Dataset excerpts
____________________

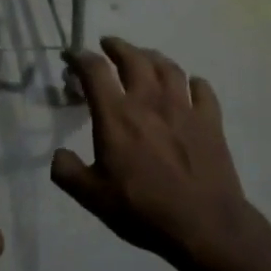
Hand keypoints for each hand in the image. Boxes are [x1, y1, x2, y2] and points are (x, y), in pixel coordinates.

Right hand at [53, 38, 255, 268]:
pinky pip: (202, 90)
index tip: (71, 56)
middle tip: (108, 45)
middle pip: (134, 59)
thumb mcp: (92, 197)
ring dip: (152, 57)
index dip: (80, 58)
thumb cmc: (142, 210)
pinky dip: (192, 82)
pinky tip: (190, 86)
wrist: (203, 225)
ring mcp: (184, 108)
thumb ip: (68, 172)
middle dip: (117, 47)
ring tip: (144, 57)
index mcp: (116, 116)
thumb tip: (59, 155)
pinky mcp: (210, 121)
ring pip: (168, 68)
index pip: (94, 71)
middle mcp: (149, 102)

____________________

**YOUR ASSIGNMENT:** Copy every line from the records above that contains the word "middle".

**SOLUTION FOR THIS TASK:**
middle tip: (108, 45)
middle pip: (134, 59)
middle dip: (117, 47)
middle mcp: (149, 102)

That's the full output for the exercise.